We finish going in each direction, then finish up each elf. At that point, we have walked through every point in the grid and populated the proposed x and proposed y for each elf that can move. We then build a list of all the proposed x,y coordinates, and use GROUP BY and HAVING to only list the ones used by more than one elf. That SELECT statement gets passed to ANY, which allows the outer UPDATE to void any proposed spots in which more than one elf is trying to use. We don't need to set both propx and propy.

  /* Move each elf that is not going to run into another one */
  FOR r IN SELECT * FROM grove WHERE propx IS NOT NULL LOOP
    mymoves = mymoves + 1;
    -- Cannot use ctid below!
     UPDATE grove g SET propx=null,x=r.propx,y=r.propy WHERE x=r.x AND y=r.y;
   END LOOP;

Now that we removed the conflicting propx values, we can walk through the remaining ones and perform the move, by setting their x/y to the proposed x/y. We also null out the propx while we are here. We also increment our move count, which is important for part two of the puzzle.

  /* Leave if puzzle 2 is solved */
  IF mymoves < 1 THEN RETURN myround; END IF;

  /* Leave if puzzle 1 is solved */
  IF puzzle=1 AND myround = 10 THEN
    return 1;
  END IF;

These are straightforward - we are looking for the exit conditions for each part of the puzzle. For part 1, we still have some further calculations to do, so we leave with an arbitrary and unimportant return value of "1"

  /* Start in a new direction next round */
  dirloop = right(dirloop,-1) || left(dirloop,1);

  END LOOP;
  return 0;

END
$$;

Finally, before we end our main outer loop, we switch the direction. The rules ask us to shift the order by one each turn, such that "NSWE" becomes "SWEN" and then becomes "WENS" etc. This is easy in SQL by using the left and right functions to grab the last item and then stick it in front of the other three. Finally we end the loop, and end the function. For part one, we also need to see how many elves there are in the final area. Before we do so, we make a copy of the grove table, as part two needs to start from a pristine state.

STUDY MATERIAL:
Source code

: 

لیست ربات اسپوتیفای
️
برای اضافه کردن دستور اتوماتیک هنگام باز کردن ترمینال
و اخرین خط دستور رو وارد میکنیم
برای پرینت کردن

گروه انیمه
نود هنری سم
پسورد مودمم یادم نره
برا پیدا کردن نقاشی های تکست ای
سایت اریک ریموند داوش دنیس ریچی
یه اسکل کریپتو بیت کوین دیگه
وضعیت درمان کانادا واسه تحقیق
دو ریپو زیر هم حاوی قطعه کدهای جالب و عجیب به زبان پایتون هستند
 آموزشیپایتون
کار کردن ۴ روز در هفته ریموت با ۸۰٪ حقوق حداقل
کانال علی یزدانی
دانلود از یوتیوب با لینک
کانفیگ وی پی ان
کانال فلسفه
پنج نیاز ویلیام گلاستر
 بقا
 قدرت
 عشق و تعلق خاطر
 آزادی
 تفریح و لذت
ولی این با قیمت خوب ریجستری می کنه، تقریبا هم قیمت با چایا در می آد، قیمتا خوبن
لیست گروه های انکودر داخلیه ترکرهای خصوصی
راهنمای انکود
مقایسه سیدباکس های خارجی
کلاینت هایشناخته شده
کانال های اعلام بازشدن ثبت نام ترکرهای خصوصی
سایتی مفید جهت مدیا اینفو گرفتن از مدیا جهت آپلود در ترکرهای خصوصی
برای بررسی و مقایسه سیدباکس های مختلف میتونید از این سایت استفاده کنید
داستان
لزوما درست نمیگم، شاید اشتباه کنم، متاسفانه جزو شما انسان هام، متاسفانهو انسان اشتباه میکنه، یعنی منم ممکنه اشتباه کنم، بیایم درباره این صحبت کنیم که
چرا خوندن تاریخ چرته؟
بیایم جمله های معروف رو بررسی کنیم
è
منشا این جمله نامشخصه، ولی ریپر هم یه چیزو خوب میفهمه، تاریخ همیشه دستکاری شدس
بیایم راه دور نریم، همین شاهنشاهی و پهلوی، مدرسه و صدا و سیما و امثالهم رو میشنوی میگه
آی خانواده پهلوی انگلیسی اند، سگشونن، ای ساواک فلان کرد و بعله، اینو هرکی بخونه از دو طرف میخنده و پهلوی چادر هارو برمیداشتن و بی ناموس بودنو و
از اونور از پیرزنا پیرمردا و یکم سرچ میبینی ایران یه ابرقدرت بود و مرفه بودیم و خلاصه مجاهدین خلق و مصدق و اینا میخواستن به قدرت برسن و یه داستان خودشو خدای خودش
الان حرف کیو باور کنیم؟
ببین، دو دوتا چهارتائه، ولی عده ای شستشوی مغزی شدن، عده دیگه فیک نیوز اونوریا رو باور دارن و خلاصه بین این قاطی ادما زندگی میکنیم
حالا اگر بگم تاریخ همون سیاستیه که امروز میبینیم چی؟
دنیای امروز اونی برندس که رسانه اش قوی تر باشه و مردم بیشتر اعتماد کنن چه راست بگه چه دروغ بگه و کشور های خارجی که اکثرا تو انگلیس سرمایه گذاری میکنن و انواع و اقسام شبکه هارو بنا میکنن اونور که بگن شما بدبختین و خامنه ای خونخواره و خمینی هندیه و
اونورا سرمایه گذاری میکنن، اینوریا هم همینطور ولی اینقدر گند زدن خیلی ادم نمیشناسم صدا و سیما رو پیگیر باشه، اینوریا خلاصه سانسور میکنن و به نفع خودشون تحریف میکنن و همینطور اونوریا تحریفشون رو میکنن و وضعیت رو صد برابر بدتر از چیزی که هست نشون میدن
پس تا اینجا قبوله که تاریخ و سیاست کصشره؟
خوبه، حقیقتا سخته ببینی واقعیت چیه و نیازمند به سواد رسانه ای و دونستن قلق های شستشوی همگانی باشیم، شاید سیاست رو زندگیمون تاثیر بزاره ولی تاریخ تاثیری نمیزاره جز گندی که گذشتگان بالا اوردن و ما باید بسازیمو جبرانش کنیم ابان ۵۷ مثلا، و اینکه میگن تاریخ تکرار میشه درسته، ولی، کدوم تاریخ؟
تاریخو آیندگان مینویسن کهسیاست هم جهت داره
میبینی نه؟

WHAT TO PRODUCE:
Write the next part of the elf-grove SQL walkthrough, picking up after its last sentence.

TASK ANSWER:
CREATE TEMP TABLE grove_backup AS SELECT * FROM grove;
SELECT grove_walk(1);

WITH m as (SELECT (max(x) - min(x)+1) * (max(y)-min(y)+1) AS total FROM grove)
,t as (SELECT count(*) AS used FROM grove)
SELECT total - used AS aoc_2022_day23_part1 FROM m, t;

The above runs about 4.8 seconds on my system. On to part two!

AOC Day 23 - Part Two

Part two of the puzzle asks us to go way beyond 10 rounds and find the point at which no more elves have moved. In other words, until the mymoves variable is zero. We can use the same function, although our periodic table rebuild becomes more important than ever, as the final answer (for my input) was 957 rounds. Before we run the function, we do need to start with a copy of the table that was not updated by part one, so we rollback the table to the state it was in right before we ran part one.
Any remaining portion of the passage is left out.